__PROVIDED RECORDS__:
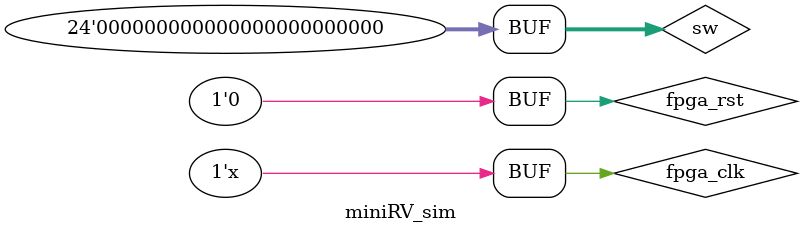
<source format=v>
`timescale 1ns / 1ps

module miniRV_sim();

    reg fpga_rst;
    reg fpga_clk;
    reg [23:0] sw;
    reg [ 4:0] button;
    
    wire [ 7:0]  dig_en;
    wire         DN_A;
    wire         DN_B;
    wire         DN_C;
    wire         DN_D;
    wire         DN_E;
    wire         DN_F;
    wire         DN_G;
    wire         DN_DP;
    wire [23:0]  led;

    initial begin
        fpga_rst = 1;
        fpga_clk = 0;
        #5000
        fpga_rst = 0;
        sw       = 24'h0;
        #10000
        sw       = 24'h0000_0001;
        #10000
        sw       = 24'h0000_0002;
        #10000
        sw       = 24'h0000_0003;
        #100000
        sw       = 24'h0000_0000;
    end

    always #5 fpga_clk = !fpga_clk;

    miniRV_SoC DUT (
        .fpga_rst   (fpga_rst),
        .fpga_clk   (fpga_clk),
        .sw         (sw),
        .button     (button),
        .dig_en     (dig_en),
        .DN_A       (DN_A),
        .DN_B       (DN_B),
        .DN_C       (DN_C),
        .DN_D       (DN_D),
        .DN_E       (DN_E),
        .DN_F       (DN_F),
        .DN_G       (DN_G),
        .DN_DP      (DN_DP),
        .led        (led)
    );

endmodule

</source>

__EXERCISE__: Nothing but a number is expected here: how many lines above include the string "wire".

__ANSWER FOR THE TASK__: 10